For critically ill patients in the intensive care unit (ICU), administration of a probiotic failed to prevent ventilator-associated pneumonia (VAP), a multinational randomized trial showed.
In an analysis of over 2,500 mechanically ventilated patients, the incidence of VAP was 21.9% in the group receiving a Lactobacillus rhamnosus GG (L. rhamnosus GG) probiotic and 21.3% in those assigned to placebo (HR 1.03, 95% CI 0.87-1.22, P= 0.730), reported Deborah Cook, MD, MSc, of St. Joseph’s Healthcare in Hamilton, Ontario, and colleagues.
No difference between groups was observed for a multitude of other secondary outcomes, including ICU mortality (21.2% vs. 22.2%, respectively), in-hospital mortality (27.5% vs. 28.6%), duration of ventilation (7 days), length of stay in hospital or intensive care (22 and 12 days, respectively, in the two groups), other infections acquired in intensive care, incidence of diarrhea or use of antimicrobials.
“These results do not support the use of L. rhamnosus GG for the prevention of ventilator-associated pneumonia or other clinically important findings in critically ill patients, ”the group concluded in JAMA.
Adverse events or serious adverse events were more common in the probiotic group (15 vs 1 in the placebo group; OR 14.02, 95% CI 1.79-109.58).
“This study is not as surprising,” said Megan Conroy, MD, of the Wexner Medical Center at Ohio State University in Columbus. MedPage today. “We have no large-scale, quality evidence to suggest that probiotics play a role in routine intensive care care or in the prophylaxis of infections acquired in intensive care. “
Conroy, who was not involved in this study, said the current standard of care for the prevention of VAP “includes routine oral hygiene care, including the use of a product based on VAP. of chlorhexidine, keeping the head of the bed elevated by at least 30 degrees, eliminating secretions, minimizing sedation, maximizing arousal and mobility on a ventilator and, above all, limiting the duration as much as possible mechanical ventilation. “
For their study, Cook and colleagues randomized 2,653 ICU patients on 1: 1 mechanical ventilation to either L. rhamnosus GG (1 × 10ten colony forming units) twice daily or a placebo.
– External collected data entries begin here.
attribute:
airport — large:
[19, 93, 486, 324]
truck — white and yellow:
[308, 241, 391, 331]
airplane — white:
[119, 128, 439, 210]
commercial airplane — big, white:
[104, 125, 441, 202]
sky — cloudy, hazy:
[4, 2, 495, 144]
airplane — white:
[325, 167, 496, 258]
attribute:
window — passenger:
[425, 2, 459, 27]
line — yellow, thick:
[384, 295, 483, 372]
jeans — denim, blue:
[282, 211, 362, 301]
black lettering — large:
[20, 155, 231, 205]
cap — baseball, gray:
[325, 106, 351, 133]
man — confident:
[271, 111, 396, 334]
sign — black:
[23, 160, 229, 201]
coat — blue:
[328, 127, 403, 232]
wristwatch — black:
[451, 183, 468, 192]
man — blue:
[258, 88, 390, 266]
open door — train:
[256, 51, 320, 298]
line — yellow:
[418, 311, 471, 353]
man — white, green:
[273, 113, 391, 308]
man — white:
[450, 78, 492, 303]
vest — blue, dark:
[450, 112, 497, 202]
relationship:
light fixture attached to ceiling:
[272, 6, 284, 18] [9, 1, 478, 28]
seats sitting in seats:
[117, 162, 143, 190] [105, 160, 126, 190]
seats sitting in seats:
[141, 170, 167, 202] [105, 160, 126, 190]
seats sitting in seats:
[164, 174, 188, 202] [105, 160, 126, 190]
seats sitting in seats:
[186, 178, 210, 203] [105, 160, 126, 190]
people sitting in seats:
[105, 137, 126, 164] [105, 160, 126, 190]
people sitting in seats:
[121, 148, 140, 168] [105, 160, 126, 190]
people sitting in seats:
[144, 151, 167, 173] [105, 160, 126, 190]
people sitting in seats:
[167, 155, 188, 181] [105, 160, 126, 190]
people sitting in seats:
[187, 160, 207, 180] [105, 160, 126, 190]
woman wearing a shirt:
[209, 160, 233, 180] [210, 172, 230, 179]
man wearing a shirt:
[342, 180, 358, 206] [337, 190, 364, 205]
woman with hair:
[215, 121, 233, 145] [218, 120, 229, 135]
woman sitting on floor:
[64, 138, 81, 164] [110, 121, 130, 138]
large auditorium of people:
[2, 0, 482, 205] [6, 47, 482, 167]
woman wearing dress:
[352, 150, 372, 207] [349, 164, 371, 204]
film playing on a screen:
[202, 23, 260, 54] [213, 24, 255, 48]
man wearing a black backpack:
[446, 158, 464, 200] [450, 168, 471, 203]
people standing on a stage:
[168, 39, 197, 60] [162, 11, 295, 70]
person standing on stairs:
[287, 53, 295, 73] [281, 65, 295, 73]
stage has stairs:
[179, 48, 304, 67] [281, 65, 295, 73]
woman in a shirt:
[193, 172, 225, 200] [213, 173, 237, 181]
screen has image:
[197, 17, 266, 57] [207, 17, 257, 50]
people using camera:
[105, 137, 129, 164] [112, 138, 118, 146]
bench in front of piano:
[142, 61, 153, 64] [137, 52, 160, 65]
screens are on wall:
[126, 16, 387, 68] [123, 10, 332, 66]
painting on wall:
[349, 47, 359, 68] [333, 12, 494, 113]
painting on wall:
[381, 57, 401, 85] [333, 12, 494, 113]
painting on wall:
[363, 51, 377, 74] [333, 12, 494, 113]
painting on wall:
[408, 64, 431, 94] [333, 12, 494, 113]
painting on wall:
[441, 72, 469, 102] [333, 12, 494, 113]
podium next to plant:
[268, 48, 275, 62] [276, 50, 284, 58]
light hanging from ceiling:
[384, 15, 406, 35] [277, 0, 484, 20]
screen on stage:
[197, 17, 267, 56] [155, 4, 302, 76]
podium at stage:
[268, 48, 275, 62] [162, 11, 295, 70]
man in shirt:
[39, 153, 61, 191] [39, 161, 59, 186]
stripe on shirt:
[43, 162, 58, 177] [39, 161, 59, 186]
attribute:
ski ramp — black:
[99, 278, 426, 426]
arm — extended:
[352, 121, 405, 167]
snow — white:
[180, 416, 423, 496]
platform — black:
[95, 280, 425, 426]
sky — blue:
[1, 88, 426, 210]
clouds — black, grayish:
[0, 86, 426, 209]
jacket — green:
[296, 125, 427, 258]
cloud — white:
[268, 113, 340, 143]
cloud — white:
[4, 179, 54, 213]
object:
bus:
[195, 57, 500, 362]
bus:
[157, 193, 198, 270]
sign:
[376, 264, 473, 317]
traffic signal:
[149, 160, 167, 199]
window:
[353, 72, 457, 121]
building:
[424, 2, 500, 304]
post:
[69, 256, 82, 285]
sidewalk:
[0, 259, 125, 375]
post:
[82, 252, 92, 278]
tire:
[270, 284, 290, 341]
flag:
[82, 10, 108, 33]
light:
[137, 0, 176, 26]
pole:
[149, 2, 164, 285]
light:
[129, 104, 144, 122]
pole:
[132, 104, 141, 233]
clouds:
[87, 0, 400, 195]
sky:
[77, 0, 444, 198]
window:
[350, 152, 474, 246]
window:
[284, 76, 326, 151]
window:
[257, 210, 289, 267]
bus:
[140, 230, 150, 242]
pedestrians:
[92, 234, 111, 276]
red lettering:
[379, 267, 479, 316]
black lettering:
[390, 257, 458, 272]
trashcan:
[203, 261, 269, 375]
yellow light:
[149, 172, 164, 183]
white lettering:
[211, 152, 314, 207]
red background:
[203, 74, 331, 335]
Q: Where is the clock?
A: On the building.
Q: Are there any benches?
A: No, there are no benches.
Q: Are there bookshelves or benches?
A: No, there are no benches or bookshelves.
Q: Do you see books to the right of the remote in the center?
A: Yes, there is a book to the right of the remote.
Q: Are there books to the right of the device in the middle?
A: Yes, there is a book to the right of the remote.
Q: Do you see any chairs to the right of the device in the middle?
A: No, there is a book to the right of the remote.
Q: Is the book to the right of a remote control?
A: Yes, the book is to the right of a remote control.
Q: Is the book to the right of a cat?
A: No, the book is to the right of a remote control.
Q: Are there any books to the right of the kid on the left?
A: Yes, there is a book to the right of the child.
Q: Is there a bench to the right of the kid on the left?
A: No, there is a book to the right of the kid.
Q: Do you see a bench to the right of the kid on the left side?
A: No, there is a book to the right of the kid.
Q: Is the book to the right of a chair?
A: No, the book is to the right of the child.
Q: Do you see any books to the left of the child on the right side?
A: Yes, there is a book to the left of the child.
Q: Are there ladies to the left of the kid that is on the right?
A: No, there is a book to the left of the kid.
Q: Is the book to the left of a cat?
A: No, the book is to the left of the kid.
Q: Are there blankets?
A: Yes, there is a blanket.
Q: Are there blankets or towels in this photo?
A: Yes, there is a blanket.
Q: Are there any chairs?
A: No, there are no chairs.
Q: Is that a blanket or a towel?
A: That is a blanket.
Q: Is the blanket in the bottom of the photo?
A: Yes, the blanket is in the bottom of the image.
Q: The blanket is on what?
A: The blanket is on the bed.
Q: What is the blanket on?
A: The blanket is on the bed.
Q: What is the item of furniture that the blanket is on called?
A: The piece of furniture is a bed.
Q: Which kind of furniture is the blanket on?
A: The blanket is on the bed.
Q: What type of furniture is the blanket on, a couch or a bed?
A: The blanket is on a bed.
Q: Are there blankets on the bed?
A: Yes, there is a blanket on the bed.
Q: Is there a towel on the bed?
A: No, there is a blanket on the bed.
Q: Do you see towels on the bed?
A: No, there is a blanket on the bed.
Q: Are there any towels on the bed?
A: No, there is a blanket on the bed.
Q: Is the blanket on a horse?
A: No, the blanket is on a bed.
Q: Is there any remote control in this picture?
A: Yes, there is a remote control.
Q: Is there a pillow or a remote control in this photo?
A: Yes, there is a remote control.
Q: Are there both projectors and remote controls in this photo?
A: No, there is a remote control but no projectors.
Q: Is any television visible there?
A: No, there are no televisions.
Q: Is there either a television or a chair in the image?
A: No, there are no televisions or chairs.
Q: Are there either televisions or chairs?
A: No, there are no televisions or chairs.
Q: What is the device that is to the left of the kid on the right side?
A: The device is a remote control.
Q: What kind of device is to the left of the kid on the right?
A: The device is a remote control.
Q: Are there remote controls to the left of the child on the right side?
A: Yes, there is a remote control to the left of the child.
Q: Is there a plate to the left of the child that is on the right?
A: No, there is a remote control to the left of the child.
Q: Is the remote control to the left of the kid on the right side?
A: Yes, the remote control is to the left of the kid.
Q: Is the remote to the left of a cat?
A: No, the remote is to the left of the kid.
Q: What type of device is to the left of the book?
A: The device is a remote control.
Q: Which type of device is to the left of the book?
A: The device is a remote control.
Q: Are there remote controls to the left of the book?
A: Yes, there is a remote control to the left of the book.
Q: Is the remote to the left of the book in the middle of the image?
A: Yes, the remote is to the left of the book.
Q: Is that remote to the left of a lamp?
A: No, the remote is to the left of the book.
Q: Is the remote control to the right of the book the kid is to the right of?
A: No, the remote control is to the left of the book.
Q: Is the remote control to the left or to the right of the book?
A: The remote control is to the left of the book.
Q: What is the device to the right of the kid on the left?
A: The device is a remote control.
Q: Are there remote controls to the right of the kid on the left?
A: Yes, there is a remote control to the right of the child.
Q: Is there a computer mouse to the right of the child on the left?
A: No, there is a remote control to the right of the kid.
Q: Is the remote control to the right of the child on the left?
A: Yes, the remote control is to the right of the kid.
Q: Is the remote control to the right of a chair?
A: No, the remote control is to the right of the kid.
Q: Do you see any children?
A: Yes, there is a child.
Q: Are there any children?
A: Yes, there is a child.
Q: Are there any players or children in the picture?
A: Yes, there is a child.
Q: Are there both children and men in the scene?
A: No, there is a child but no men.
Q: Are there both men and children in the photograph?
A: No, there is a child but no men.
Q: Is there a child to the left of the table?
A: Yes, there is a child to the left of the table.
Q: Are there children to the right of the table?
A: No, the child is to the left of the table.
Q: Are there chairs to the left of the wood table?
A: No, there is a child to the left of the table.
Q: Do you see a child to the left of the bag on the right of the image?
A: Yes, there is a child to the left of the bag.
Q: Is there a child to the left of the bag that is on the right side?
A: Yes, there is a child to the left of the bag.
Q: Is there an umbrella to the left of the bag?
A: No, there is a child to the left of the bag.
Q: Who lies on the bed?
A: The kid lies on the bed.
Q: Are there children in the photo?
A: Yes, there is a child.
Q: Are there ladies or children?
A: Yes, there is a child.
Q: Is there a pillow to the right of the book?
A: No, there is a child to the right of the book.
Patients requiring mechanical ventilation for at least 3 days were recruited from 2013 to 2019 from 41 intensive care units in Canada, two in the United States and one in Saudi Arabia. Patients received the probiotic for a median of 9 days.
The average age of the patients was 60 years and about 40% were women. Average patient score on the Acute Physiology and Chronic Health Assessment II was 22 years old. At the start of the study, over 60% of participants were taking vasopressors or inotropics, 8% were undergoing kidney replacement therapy, and over 80% were taking antimicrobials. Over 70% had infection on admission and 60% had pneumonia.
The primary outcome measure was the incidence of VAP, defined as an invasive infection on the chest x-ray 2 days after ventilation, in addition to fever, hypothermia or an unusual number of white blood cells and the presence of purulent sputum.
No significant difference was observed in Clostridium difficile (It’s hard) infections, 2.4% in the probiotic group and 2.1% in the placebo group (OR 1.15, 95% CI 0.69-1.93, P= 0.60). Overall, about 81% of patients developed diarrhea.
“These results differ from meta-analyzes of previous small, predominantly single-center studies suggesting decreased levels of VAP associated with probiotics during severe disease, including this strain,” wrote Cook and co-authors. “However, the conclusions of this trial are consistent with a trial showing no effect of a Lactobacillus acidophilus and Bifidobacterium preparation on It’s hard infection in older hospitalized patients receiving antibiotics.
The analysis had several limitations, the researchers acknowledged. Alternative dosing may have occurred due to varying probiotic strains, and it was not possible to assess lung microbiota and probiotic gastrointestinal colonization due to the nature of the study.
This study was funded by the Canadian Frailty Network, Canadian Institute for Health Research, Physician Services Incorporated, Academic Medical Organization of Southwestern Ontario, Hamilton Academic Health Sciences Organization, McMaster University, St. Joseph’s Healthcare Hamilton, and I- Health.
Cook has revealed that he holds a research chair for the Canadian Institutes of Health Research. The co-authors noted grants, awards and some relationship with industry.